Researchers have developed a mobile-friendly deep learning solution for detecting plant diseases across 101 classes of 33 crops. EfficientNet-B1 achieved 94.7% classification accuracy, suitable for mobile deployment.
DxDirector-7B, an LLM for clinical diagnosis, is introduced.
A research paper introduces DxDirector-7B, a Large Language Model (LLM) designed to reverse the physician-AI relationship in clinical diagnosis. Evaluations show DxDirector-7B achieves superior diagnostic accuracy and reduces physician workload.
UI-Venus, a UI agent using screenshots, is introduced.
A technical report introduced UI-Venus, a UI agent using screenshots as input and based on a multimodal large language model.

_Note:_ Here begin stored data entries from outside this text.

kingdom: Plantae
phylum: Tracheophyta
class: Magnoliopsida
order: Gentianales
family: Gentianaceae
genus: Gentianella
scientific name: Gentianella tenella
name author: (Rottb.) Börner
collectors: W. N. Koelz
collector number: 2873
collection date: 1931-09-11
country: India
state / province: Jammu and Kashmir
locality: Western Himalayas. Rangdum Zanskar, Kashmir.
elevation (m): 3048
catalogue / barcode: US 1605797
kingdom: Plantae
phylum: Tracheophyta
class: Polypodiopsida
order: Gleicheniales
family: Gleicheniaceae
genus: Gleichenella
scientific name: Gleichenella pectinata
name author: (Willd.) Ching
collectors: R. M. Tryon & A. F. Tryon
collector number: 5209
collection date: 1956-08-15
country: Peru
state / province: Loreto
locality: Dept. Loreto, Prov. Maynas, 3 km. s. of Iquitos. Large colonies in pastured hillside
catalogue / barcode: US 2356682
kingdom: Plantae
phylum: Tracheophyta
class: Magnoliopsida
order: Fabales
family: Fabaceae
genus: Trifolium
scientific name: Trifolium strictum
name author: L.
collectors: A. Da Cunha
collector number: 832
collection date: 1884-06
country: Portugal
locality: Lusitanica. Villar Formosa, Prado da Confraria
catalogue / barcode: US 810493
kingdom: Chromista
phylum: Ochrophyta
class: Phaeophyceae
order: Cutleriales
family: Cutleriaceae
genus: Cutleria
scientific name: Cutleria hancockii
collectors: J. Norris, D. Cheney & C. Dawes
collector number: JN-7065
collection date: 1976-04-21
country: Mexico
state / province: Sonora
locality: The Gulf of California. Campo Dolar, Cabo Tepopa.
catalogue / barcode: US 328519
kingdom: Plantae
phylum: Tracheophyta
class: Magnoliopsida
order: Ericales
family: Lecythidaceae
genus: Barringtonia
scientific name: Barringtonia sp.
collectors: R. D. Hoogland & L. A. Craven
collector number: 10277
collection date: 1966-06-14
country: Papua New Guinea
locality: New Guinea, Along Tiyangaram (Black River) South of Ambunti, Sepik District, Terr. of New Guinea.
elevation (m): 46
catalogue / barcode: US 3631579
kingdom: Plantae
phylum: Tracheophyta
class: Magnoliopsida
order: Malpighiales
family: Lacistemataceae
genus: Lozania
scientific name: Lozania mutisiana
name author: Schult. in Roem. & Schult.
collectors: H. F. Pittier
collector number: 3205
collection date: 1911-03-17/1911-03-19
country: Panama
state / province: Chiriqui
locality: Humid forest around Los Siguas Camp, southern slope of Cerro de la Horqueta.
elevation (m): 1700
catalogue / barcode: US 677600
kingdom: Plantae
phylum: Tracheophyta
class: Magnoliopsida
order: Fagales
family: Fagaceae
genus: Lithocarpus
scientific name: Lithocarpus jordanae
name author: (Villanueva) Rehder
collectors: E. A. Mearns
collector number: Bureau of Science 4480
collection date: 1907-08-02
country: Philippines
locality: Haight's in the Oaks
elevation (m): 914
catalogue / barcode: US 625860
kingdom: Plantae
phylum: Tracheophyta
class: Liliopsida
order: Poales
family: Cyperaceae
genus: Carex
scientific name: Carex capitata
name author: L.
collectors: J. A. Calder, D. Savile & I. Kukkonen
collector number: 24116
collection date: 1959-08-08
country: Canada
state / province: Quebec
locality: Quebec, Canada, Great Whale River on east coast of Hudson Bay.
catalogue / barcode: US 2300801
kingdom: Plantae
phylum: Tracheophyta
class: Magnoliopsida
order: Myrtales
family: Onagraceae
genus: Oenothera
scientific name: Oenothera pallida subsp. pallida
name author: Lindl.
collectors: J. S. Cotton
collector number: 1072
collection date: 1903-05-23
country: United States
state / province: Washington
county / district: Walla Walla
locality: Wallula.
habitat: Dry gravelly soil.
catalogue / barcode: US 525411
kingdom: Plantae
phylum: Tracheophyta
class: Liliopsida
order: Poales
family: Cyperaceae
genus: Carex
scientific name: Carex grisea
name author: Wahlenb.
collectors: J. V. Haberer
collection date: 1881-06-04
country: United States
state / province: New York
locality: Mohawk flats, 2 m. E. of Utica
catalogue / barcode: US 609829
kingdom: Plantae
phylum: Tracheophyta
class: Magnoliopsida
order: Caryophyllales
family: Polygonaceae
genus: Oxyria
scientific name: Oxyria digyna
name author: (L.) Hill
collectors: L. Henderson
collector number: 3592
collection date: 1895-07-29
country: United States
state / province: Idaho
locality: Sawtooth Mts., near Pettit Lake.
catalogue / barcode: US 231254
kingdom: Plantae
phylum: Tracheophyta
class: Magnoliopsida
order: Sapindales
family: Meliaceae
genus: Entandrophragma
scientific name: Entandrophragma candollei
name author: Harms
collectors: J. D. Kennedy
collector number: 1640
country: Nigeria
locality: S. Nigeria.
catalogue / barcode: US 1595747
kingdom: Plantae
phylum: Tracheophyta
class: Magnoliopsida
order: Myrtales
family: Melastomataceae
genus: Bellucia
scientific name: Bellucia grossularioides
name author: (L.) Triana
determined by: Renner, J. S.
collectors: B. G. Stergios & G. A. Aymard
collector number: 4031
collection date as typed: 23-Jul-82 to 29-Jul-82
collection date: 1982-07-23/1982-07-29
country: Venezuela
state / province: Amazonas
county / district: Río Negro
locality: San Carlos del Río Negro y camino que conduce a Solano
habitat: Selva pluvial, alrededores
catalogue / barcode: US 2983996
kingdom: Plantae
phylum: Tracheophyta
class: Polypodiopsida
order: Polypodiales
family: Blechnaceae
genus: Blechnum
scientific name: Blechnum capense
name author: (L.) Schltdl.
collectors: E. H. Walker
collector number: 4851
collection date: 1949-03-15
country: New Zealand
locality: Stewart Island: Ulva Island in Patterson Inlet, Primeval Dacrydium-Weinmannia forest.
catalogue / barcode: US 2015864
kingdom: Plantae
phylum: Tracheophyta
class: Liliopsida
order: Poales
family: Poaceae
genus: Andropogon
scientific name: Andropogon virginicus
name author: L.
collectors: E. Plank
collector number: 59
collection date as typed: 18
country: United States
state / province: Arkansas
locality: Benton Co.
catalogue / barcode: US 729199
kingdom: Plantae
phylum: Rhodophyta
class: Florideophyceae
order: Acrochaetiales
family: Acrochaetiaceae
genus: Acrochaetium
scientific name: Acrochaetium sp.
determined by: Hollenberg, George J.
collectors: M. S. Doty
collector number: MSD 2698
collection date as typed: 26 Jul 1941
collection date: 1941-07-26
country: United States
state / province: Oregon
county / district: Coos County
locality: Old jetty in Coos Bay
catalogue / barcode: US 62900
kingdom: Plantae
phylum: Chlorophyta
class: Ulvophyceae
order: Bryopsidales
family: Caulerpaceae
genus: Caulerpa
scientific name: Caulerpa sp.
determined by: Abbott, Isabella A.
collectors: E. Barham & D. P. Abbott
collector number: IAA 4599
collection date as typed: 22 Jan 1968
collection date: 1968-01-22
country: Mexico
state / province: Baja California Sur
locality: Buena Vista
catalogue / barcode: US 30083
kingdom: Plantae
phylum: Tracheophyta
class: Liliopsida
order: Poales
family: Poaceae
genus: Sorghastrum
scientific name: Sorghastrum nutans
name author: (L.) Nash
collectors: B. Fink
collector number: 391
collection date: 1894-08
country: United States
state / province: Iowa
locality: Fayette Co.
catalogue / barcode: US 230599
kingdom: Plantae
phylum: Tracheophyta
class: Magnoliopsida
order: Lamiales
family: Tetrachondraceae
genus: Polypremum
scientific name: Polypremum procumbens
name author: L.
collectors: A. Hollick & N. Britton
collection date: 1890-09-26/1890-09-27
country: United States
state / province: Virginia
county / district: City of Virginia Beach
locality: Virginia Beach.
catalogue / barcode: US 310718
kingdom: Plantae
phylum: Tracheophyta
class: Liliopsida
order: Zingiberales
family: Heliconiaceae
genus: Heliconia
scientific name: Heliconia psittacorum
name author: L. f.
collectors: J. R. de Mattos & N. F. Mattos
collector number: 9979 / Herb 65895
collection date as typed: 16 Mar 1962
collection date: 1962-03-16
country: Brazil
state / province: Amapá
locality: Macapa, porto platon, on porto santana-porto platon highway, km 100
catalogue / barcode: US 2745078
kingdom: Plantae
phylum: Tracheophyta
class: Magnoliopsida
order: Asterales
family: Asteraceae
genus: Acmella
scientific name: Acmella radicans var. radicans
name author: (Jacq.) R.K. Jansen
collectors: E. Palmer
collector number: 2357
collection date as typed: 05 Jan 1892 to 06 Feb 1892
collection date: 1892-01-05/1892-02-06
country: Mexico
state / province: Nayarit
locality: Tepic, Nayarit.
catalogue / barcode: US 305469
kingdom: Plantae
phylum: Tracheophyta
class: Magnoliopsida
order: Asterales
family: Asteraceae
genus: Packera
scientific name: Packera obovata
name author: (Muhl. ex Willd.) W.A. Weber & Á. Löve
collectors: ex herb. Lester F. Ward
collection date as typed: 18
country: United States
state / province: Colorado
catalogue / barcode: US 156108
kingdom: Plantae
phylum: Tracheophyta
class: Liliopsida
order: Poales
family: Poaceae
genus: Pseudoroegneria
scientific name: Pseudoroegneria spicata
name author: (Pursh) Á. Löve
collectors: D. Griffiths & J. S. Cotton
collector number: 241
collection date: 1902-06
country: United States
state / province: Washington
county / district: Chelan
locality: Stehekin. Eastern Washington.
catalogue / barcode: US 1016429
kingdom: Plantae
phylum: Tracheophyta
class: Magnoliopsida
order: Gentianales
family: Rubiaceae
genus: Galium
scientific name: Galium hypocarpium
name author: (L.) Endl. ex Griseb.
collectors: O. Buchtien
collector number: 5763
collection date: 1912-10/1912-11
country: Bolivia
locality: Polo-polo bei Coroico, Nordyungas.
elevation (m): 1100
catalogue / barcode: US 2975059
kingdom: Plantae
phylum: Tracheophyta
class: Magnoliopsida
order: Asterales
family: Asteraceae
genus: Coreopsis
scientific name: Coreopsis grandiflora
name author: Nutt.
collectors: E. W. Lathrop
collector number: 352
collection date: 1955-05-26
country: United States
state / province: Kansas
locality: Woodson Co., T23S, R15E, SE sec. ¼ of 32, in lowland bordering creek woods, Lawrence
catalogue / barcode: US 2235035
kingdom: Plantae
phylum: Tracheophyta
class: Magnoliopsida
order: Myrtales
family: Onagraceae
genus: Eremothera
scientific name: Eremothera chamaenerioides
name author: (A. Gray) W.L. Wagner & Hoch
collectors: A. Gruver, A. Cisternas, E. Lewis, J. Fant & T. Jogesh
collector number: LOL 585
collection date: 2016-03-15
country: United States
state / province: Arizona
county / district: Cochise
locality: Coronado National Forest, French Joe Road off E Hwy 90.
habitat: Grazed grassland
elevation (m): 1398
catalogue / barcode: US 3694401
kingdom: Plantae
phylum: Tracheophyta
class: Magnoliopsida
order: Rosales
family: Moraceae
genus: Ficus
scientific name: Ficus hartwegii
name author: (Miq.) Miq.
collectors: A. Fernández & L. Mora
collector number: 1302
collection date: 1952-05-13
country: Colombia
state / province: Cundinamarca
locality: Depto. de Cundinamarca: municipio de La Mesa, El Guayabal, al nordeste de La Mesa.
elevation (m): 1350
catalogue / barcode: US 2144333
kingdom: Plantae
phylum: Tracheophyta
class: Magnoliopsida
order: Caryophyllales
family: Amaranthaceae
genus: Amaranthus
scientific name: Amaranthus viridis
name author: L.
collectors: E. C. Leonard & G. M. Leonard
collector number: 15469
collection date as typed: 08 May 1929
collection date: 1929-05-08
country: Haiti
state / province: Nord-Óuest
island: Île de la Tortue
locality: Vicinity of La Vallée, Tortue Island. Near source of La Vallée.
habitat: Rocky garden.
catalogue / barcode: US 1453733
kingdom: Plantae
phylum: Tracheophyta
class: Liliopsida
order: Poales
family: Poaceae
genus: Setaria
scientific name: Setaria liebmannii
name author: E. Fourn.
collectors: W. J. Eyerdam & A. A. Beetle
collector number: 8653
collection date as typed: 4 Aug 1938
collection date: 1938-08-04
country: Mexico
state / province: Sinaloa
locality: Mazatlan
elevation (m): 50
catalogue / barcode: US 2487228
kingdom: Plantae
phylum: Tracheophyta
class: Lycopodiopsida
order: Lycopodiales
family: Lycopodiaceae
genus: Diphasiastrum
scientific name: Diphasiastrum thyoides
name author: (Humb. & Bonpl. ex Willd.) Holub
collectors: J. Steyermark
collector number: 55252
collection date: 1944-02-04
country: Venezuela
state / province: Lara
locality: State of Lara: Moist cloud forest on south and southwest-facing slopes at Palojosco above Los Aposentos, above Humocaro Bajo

UI-Venus achieves SOTA performance on UI grounding and navigation tasks with reinforcement finetune (RFT) based on Qwen2.5-VL.
Self-supervised method for temporal super-resolution of energy data.
Researchers propose a self-supervised method using Generative Adversarial Transformers (GATs) for temporal super-resolution of energy data. This method can be trained without high-resolution data and reduces RMSE by 9%.
ReviewRL: Towards Automated Scientific Review with RL.
A paper introduces ReviewRL, a reinforcement learning framework for generating scientific paper reviews. The framework uses an ArXiv-MCP retrieval-augmented context generation pipeline, supervised fine-tuning, and a reinforcement learning procedure.